The sorting of the suggested values could be improved. In the above example, I think "Russian" should show up above "Belarusian".

I can type anything that is not a language name and press the search button. The result is that whatever wasn’t a language name is treated as "any language". This is quite misleading. I think the form shouldn’t allow clicking the search button without a properly selected value as language.

On the search bar, the keyword field, the language drop downs and the search button use to have a consistent height. Now, the drop downs are bigger than the keywords field and the button.
2018-09-10 15:36
Not that I want to argue about whether we should implement this feature or not, but I’m curious about the way you proofread sentences. I am not a corpus maintainer, so I don’t know what it takes to proofread many many sentences.

As a native speaker of French, I almost only add French sentences, but it doesn’t mean they are free of errors.
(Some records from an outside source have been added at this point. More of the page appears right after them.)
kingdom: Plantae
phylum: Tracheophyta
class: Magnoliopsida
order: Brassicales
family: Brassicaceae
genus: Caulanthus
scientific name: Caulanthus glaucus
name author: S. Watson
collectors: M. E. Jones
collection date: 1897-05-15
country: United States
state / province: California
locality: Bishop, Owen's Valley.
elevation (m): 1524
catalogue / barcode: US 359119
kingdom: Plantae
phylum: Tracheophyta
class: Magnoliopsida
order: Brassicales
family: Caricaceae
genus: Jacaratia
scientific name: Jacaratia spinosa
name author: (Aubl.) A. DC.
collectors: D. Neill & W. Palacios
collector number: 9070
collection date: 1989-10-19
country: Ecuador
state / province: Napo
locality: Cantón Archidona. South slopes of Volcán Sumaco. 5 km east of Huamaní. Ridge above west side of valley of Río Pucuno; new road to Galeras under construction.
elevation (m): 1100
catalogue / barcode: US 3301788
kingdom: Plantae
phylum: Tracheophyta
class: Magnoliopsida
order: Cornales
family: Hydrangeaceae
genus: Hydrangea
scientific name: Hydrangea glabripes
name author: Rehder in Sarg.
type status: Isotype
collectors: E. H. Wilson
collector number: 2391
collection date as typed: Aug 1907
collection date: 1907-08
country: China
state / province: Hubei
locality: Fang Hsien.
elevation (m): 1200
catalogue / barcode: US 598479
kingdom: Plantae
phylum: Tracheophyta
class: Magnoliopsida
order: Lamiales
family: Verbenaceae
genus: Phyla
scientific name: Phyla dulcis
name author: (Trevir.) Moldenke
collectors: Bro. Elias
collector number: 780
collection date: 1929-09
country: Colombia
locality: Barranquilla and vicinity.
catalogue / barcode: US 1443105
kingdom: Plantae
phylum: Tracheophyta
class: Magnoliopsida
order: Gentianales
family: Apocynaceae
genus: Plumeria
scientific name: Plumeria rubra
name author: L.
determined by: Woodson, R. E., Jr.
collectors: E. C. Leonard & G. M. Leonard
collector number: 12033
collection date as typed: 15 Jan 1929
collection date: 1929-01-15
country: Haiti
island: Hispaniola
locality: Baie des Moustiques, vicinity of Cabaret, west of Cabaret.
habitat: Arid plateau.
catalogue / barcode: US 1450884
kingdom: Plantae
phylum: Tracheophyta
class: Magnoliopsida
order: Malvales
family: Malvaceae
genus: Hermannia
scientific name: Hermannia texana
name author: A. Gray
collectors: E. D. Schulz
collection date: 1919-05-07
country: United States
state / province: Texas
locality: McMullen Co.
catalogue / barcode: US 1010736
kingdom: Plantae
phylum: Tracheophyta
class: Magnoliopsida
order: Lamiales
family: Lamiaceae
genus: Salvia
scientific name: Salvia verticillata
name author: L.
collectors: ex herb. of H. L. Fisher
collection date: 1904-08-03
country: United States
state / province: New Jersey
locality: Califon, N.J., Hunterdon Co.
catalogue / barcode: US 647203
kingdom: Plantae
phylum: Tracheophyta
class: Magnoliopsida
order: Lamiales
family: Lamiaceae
I regularly get comments about mistakes here and there. It’s mostly more about orthography than naturalness, but still. This makes me think that the amount of trust I’d put in a sentence has more to do with the number and quality of proofreads than the nativeness of the author.

So my point is: shouldn’t sentences be equally checked whether they are from native speakers or not?
2018-09-10 15:21
As a general rule, as long as you can listen to something, it can be downloaded. It’s just a matter of whether the website makes it user-friendly or not. On Tatoeba, it isn’t user-friendly (yet), and the reasons include what Guybrush88 and deniko said.
2018-09-06 18:27
I totally agree with what deniko said.

I think that formality is just one of the many aspects of a language that can be confusing for learners the first time they see it. But once you get it, it’s not a problem any more. Correct me if I’m wrong, but what you said can apply to, say, future tense. It’s confusing for beginners who only know about the present tense to be shown sentences in future tense, so let’s separate sentences by tense (actually, some people are doing this already, using tags like

For more information about how to add tags, see

Personally, I wouldn’t make too much assumptions on how my sentences are going to be used and by who. I don’t like the idea of restraining or changing the way I write sentences just because maybe, a non-native speaker will not understand. Quite the contrary, I think Tatoeba is a good place to add colloquial sentences, because there are certainly enough textbooks out there full of formal sentences. Consider the following guidelines, from

• We don't want the awkward, unnatural-sounding translations seen in textbooks to help students understand how another language is constructed.
• We want sentences that a native speaker would actually use.
• Remember that others will be using the translation that you make into your own language to study your language.

If you’re still unsure, you can also ask @Silja’s opinion since she’s the corpus maintainer of Finnish.
2018-09-03 04:09
On WhatsApp, you let the whole group know about your personal phone number by just joining it. I believe some people are not okay with that.